▶ **WHAT IS EXPECTED**: Working from the records below, repeat exactly the lines starting at the line that contains "247 110 36.84" and ending at the line that contains "966 184 34.47", inclusive.

----

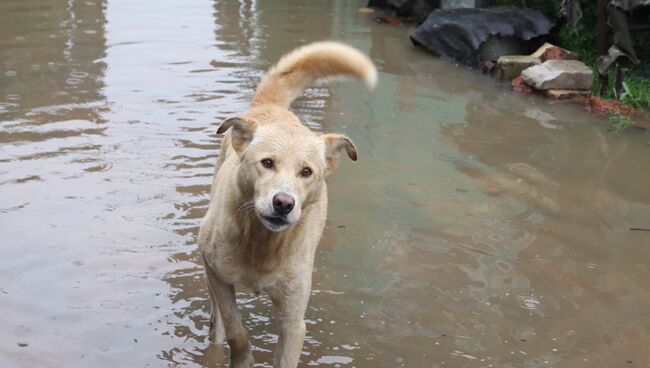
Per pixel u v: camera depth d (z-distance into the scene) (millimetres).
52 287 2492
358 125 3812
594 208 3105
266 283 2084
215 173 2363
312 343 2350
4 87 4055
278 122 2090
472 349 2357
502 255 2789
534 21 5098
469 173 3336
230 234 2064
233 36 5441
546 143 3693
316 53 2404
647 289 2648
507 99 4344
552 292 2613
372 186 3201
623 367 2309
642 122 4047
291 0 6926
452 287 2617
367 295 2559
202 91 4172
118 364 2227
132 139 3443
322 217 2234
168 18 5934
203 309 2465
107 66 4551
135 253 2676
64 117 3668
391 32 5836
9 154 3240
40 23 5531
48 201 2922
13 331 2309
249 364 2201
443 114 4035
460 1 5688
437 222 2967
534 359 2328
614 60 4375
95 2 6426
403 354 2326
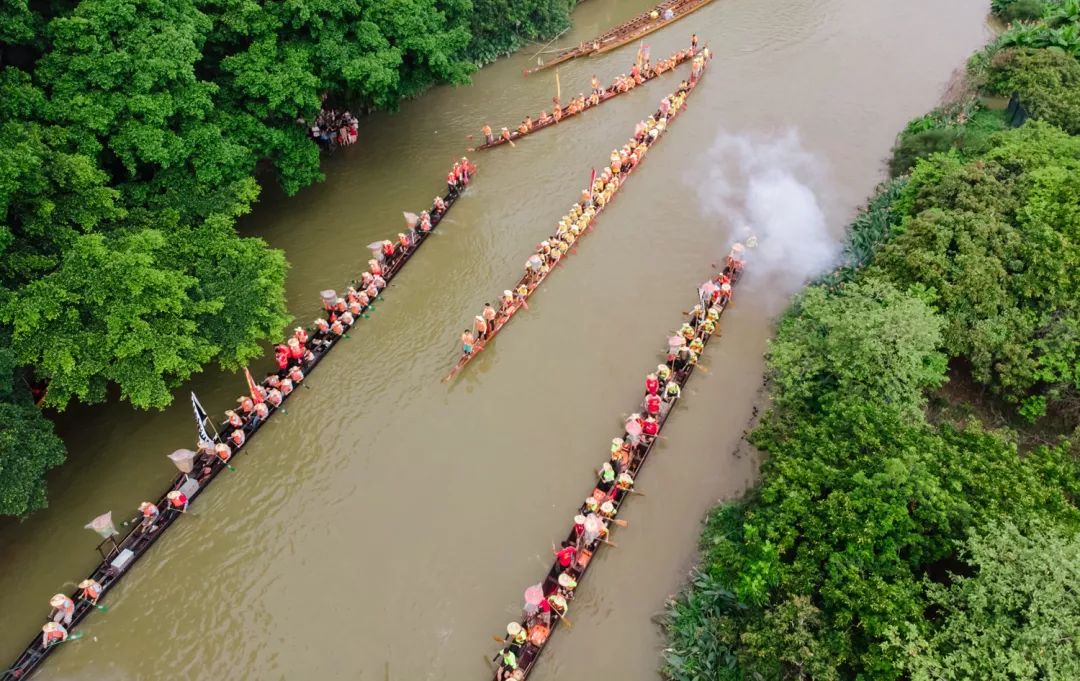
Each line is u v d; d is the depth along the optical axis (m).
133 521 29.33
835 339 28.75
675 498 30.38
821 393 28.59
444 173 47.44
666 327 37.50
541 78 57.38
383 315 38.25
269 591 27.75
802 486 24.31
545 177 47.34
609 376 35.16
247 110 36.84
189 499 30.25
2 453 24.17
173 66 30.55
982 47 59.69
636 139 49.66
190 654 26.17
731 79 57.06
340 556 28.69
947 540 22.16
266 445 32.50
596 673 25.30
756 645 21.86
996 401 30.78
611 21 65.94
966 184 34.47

----

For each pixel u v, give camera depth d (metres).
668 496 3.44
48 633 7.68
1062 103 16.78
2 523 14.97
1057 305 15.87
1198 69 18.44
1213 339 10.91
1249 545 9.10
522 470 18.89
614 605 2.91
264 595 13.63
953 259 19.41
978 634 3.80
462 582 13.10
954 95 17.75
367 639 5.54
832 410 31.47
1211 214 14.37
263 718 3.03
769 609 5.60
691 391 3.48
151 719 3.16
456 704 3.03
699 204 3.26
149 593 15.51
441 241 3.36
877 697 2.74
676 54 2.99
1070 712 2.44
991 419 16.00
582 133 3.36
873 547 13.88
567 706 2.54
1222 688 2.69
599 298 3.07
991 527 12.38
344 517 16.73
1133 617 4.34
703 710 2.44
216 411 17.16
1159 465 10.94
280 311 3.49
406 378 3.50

----

▶ **ANSWER BOX**:
247 110 36.84
189 499 30.25
2 453 24.17
173 66 30.55
982 47 59.69
636 139 49.66
190 654 26.17
731 79 57.06
340 556 28.69
947 540 22.16
266 445 32.50
596 673 25.30
756 645 21.86
996 401 30.78
611 21 65.94
966 184 34.47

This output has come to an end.